## WHAT THIS TASK INVOLVES:
Count the lines in the items below that contain the string "instances", treating uppercase and lowercase as different. Reply with the number alone.

[Items from a dataset]
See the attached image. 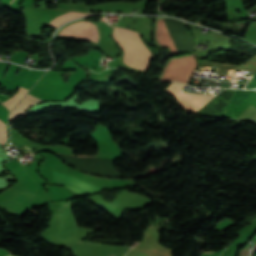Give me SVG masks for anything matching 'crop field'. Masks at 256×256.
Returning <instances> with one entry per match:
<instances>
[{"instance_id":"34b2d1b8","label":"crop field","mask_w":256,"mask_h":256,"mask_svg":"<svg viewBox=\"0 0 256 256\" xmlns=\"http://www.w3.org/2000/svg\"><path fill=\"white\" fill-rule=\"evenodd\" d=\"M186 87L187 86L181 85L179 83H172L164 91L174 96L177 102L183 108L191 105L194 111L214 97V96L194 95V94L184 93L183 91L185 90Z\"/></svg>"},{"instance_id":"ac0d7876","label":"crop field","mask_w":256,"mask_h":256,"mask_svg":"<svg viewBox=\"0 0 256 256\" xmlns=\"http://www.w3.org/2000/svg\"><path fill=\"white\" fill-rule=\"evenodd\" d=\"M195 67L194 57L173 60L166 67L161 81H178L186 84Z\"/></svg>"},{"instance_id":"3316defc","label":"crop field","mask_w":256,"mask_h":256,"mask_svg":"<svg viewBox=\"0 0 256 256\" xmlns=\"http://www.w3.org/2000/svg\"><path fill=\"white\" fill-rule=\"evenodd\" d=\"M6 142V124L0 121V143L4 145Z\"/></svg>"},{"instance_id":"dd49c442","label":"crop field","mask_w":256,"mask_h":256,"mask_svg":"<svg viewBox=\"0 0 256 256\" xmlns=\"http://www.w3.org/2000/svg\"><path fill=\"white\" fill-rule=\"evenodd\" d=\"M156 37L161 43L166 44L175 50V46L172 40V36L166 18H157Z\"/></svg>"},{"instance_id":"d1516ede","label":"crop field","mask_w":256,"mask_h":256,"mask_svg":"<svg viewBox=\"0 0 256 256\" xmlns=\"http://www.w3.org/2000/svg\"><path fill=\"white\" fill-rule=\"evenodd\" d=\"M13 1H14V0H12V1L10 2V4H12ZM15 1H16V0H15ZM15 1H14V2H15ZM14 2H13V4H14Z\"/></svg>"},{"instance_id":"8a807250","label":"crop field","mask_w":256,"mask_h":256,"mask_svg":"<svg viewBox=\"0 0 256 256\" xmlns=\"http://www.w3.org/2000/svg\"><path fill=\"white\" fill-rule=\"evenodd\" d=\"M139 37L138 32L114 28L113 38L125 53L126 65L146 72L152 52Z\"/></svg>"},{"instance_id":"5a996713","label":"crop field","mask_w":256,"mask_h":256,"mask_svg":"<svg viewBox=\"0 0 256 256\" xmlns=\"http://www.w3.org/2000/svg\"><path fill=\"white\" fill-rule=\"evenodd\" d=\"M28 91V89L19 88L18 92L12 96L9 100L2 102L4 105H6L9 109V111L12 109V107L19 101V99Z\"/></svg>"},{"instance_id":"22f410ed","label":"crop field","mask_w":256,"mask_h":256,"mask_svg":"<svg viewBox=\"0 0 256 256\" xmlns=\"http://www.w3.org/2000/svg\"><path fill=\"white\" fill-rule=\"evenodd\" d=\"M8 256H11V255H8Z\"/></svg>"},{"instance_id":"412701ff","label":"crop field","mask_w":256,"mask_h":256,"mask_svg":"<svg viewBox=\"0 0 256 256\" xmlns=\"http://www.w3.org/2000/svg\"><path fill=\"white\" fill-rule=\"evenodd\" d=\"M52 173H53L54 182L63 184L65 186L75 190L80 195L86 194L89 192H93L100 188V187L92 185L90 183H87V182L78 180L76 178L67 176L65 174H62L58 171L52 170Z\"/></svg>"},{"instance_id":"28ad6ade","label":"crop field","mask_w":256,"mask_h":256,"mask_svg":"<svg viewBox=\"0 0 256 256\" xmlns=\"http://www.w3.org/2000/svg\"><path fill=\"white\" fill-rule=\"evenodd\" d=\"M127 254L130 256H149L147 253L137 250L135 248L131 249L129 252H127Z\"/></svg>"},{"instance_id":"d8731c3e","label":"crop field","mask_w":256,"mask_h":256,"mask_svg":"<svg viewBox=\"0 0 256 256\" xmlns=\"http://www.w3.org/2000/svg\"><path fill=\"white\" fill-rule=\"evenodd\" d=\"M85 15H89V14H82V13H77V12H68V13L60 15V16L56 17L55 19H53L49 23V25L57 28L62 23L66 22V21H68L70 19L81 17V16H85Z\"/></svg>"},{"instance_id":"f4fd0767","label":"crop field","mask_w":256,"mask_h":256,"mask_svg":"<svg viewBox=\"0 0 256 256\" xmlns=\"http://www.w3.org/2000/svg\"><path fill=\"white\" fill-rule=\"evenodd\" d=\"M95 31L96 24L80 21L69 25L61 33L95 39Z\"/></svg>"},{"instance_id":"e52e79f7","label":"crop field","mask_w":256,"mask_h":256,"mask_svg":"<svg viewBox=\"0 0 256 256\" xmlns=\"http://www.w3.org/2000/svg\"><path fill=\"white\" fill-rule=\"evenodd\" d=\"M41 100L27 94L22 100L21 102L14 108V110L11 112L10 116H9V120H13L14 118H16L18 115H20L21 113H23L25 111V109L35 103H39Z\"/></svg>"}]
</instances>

## WRITTEN RESPONSE:
3